Daran vermag der Umstand nichts zu ändern, daß nach der damals aktuellen Rechtslage (§ 494 a Abs. 7 StPO in der Fassung vor der Strafgesetznovelle 1989) im Sinn der §§ 53 Abs. 2 und 56 StGB eine Verlängerung der (abgelaufenen) Probezeit durch das Landesgericht für Strafsachen Graz (theoretisch) in Betracht kam, weil Richard H*** in dieser Probezeit die im Verfahren AZ U 393/88 des Bezirksgerichtes Hartberg abgeurteilte Straftat begangen hatte. Ohne eine derartige Verlängerungsverfügung, welche für den Zeitraum zwischen ursprünglichem Probezeitende und Verlängerungsanordnung rückwirkende Kraft entfaltet (Kunst im Wiener Kommentar Rz 13 zu § 53 StGB), darf ein in Betracht kommender Zeitraum nicht als Probezeit angesehen werden. Die aus § 56 StGB ersichtliche Rückwirkungsmöglichkeit, welche auch dem Wesen des Widerrufs der bedingten Strafnachsicht oder der Verlängerung einer Probezeit als rückbezogene Abänderung oder Ergänzung des ursprünglichen Urteils entspricht, bietet keine Rechtsgrundlage für eine Vorwegnahme der noch nicht gefaßten (allfälligen) Verlängerungsentscheidung anläßlich eines Widerrufsbeschlusses wegen einer außerhalb der ursprünglichen Probezeit begangene Tat.

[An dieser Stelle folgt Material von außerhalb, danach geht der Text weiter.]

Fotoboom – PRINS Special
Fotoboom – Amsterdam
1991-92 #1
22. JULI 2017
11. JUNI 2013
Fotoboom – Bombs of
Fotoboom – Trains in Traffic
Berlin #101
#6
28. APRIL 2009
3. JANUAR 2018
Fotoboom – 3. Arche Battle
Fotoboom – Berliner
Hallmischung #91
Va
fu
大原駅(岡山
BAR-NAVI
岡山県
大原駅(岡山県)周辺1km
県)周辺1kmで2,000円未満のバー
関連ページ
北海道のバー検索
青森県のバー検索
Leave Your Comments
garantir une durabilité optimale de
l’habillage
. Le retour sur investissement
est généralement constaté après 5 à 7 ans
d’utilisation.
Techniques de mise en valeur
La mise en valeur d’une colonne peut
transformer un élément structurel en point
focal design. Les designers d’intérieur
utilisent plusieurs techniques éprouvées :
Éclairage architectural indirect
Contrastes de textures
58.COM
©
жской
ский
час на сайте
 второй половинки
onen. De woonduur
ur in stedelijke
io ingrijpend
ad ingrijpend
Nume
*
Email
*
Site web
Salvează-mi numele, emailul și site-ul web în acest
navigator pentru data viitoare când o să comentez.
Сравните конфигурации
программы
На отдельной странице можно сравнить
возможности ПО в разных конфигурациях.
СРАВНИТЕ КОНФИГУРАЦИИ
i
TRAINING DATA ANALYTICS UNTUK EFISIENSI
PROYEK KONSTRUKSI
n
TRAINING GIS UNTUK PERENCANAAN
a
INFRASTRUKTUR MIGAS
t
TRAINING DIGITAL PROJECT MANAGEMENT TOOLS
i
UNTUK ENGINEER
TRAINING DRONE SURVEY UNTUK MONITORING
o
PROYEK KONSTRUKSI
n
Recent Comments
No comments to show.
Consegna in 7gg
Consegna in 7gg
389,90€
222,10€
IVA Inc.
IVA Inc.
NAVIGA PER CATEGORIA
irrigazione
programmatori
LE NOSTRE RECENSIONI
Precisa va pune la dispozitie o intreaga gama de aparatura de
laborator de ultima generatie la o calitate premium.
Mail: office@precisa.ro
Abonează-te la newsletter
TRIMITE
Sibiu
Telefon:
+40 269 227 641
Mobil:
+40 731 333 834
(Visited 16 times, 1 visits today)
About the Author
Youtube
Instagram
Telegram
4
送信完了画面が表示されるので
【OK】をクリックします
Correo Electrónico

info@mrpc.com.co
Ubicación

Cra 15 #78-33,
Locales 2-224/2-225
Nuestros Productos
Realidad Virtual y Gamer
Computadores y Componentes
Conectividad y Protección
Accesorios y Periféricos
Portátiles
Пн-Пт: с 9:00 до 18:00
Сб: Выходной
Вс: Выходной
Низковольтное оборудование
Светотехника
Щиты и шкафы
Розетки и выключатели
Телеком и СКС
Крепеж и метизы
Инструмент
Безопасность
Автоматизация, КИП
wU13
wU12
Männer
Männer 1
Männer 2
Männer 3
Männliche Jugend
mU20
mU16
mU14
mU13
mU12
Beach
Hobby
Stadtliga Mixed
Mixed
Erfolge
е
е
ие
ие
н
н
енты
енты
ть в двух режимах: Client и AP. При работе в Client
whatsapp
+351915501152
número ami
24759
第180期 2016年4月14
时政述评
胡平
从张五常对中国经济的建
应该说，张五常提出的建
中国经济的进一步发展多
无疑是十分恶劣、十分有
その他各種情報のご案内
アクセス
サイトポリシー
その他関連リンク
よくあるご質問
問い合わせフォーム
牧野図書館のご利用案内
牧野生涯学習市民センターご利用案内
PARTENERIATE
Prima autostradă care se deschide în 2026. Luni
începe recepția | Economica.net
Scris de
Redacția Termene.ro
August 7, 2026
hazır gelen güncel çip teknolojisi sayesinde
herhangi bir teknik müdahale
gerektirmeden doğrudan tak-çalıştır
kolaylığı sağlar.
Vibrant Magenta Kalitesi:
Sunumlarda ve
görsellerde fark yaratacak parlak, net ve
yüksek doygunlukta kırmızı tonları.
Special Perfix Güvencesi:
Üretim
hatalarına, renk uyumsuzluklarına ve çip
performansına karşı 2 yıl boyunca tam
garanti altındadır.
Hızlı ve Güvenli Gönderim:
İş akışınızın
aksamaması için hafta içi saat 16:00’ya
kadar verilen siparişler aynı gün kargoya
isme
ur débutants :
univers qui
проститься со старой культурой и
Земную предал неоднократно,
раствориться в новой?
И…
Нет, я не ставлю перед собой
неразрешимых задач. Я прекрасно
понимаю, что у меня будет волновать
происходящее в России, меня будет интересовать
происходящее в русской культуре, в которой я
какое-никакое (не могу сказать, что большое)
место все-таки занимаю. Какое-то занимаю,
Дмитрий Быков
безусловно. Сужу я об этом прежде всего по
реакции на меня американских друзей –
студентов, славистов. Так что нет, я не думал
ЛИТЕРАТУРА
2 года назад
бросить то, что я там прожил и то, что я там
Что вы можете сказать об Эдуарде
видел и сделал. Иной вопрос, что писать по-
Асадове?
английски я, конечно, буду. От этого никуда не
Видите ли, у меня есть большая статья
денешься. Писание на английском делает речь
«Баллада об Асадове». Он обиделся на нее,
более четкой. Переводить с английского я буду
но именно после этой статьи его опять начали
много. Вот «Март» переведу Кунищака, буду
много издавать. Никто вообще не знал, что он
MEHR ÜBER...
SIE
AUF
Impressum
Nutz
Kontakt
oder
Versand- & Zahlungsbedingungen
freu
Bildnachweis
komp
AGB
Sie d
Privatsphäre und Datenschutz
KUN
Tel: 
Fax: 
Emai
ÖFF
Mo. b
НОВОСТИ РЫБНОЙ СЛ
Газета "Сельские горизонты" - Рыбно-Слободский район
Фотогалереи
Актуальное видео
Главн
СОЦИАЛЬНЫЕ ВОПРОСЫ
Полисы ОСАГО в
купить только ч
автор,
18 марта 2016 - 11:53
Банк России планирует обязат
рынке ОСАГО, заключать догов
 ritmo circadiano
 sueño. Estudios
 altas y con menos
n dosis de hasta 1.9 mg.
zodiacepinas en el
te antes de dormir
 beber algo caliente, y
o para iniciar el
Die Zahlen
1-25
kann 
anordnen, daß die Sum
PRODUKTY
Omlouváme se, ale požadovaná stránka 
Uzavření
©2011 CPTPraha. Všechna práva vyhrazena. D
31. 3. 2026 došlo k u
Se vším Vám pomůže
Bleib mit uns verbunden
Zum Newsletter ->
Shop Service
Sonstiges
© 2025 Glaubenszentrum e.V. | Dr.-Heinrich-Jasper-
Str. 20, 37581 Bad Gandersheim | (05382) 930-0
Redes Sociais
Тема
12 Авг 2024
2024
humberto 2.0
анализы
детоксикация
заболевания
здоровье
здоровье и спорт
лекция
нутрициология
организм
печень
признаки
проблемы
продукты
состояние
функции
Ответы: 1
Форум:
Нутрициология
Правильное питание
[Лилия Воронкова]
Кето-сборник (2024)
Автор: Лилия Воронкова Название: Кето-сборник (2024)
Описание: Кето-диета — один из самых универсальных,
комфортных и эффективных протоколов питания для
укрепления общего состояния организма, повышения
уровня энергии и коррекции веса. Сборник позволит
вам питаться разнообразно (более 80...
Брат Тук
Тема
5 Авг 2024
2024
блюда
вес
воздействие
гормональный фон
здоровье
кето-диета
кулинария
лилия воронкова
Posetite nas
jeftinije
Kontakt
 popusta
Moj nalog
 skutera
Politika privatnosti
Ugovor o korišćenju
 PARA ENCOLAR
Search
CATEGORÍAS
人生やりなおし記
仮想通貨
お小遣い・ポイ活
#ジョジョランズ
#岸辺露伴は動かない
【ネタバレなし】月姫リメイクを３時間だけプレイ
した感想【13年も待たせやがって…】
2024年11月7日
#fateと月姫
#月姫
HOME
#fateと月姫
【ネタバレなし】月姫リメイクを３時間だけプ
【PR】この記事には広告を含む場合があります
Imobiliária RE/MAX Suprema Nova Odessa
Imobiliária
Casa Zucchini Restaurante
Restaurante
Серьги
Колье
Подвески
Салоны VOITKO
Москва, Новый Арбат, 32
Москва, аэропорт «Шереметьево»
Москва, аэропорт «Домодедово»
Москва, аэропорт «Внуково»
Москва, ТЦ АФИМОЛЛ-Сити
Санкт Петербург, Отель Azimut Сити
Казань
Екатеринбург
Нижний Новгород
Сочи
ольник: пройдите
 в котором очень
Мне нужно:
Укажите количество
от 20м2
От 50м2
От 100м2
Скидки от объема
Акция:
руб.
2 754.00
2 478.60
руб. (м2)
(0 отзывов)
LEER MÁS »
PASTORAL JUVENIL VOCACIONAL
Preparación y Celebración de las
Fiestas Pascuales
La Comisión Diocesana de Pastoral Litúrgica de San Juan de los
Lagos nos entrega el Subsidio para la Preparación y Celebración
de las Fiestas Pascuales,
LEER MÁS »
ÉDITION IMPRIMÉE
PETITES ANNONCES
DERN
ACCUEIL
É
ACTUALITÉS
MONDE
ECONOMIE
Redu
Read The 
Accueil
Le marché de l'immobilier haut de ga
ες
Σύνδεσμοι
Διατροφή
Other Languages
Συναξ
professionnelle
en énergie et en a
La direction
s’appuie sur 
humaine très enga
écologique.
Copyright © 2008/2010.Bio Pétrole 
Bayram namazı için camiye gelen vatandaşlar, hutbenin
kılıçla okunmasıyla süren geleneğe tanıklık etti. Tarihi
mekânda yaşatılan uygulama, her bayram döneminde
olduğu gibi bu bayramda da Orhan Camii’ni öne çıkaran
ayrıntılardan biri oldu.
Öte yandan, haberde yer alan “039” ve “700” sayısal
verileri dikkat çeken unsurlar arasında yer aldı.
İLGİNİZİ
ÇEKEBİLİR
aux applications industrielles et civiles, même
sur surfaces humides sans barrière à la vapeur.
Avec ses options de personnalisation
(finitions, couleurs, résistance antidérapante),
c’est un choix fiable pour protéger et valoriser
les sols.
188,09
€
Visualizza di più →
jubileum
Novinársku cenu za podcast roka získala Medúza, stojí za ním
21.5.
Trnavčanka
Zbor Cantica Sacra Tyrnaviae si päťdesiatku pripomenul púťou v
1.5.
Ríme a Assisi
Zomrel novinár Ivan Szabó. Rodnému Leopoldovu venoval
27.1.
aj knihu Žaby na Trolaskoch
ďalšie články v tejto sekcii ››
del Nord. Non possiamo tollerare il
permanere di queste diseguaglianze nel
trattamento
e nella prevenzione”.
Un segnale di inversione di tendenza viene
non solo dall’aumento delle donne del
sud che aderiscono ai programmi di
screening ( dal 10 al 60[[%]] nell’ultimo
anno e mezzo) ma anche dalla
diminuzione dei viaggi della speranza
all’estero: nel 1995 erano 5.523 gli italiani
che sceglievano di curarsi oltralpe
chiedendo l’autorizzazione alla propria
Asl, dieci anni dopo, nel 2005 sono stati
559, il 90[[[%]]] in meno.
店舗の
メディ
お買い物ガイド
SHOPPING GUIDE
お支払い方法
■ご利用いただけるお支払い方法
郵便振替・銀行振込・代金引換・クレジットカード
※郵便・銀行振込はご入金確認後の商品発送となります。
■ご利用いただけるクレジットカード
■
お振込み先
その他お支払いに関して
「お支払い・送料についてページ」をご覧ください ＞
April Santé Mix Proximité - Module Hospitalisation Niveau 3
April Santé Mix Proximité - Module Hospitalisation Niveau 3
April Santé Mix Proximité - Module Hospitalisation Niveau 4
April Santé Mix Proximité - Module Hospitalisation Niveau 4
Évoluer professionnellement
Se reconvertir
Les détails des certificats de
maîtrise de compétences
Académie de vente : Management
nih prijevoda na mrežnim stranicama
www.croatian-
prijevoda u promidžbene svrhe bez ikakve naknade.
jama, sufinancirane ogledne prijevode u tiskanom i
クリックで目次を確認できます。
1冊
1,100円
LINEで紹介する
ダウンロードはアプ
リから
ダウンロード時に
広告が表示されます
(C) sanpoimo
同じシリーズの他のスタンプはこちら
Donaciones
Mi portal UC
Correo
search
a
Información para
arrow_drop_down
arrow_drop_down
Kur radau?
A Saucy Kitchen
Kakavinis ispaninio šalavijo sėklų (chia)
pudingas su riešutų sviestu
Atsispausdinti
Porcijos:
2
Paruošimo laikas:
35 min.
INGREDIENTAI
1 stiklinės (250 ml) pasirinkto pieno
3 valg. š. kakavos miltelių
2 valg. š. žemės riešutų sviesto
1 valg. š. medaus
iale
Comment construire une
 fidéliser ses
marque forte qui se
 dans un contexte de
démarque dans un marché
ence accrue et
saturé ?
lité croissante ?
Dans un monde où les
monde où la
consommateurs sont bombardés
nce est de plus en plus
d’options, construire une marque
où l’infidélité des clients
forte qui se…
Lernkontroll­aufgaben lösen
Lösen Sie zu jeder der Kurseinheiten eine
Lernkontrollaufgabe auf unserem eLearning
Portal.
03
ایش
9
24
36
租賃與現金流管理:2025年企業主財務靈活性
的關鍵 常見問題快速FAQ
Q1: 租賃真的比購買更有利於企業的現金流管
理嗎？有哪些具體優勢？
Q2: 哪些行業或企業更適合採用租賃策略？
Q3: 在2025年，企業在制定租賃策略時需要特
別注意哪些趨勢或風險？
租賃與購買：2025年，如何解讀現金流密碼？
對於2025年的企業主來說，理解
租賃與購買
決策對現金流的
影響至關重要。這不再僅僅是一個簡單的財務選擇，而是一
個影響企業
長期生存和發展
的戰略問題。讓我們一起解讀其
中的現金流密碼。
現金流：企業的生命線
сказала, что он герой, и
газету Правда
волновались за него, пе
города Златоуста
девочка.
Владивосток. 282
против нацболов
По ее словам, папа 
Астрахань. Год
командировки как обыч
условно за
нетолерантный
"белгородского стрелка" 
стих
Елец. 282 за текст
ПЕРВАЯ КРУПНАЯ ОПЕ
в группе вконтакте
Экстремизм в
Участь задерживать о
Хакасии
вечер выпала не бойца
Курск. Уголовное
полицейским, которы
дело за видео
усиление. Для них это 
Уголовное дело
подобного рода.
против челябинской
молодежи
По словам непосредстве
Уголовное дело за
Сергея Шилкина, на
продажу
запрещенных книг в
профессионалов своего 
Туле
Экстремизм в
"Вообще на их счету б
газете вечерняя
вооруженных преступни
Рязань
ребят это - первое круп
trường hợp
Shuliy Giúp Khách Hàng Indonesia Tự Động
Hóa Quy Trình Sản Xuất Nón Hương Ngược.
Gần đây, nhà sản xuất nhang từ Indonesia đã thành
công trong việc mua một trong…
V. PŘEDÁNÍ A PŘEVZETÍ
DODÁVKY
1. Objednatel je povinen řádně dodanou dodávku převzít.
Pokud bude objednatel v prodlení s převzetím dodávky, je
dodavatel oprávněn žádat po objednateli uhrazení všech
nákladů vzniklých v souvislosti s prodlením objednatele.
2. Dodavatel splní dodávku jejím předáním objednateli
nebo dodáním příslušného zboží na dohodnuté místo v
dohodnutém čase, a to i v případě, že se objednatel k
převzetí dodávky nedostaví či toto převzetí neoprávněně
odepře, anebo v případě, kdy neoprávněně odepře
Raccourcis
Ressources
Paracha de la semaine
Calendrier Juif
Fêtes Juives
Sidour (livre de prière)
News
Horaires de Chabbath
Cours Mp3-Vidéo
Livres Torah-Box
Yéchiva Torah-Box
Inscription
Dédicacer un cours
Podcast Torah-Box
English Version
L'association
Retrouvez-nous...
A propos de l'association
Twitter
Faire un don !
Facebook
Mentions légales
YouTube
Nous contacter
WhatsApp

Aus dieser Sicht vermochte daher der vom Landesgericht für Strafsachen Graz am 12.Juli 1989 gefaßte Beschluß zur GZ 3 a Vr 3.727/85-38 über die Verlängerung der ursprünglichen dreijährigen Probezeit auf fünf Jahre den anläßlich der Widerrufsentscheidung des Geschwornengerichtes beim Landesgericht Eisenstadt vom 27.Juni 1989, GZ 11 Vr 160/89-23, unterlaufenen Gesetzesverstoß nicht zu sanieren. Die Gesetzesverletzung hat sich zum Nachteil des Richard H*** ausgewirkt, weil der Widerruf zu einem Zeitpunkt ausgesprochen wurde, in dem bei richtiger rechtlicher Beurteilung die Entscheidungsvoraussetzung der Anlaßtatbegehung vor Ablauf der Probezeit nicht hergestellt war und demgemäß das Widerrufsbegehren des öffentlichen Anklägers hätte abgelehnt werden müssen. Der von der Generalprokuratur gemäß dem § 33 Abs. 2 StPO erhobenen Nichtigkeitsbeschwerde zur Wahrung des Gesetzes war daher stattzugeben und gemäß dem § 292 StPO wie im Spruch zu erkennen. Eine neuerliche Entscheidung über den Widerruf der zum AZ 3 a Vr 3.727/85 des Landesgerichtes für Strafsachen Graz gewährten bedingten Strafnachsicht nach der mit dem Beschluß des genannten Gerichtshofes vom 12.Juli 1989 verfügten Verlängerung der Probezeit kommt entgegen der Auffassung der Beschwerde nicht mehr in Betracht, weil eine Rückwirkung der Probezeitverlängerung in dem Sinn, daß eine Delinquenz nach Ablauf der usprünglich festgesetzten Probezeit und vor Beschlußfassung über die Probezeitverlängerung nachträglich - zum Nachteil des Angeklagten - als eine während einer Probezeit begangene strafbare Handlung anzusehen wäre, dem Gesetz nicht zu entnehmen ist.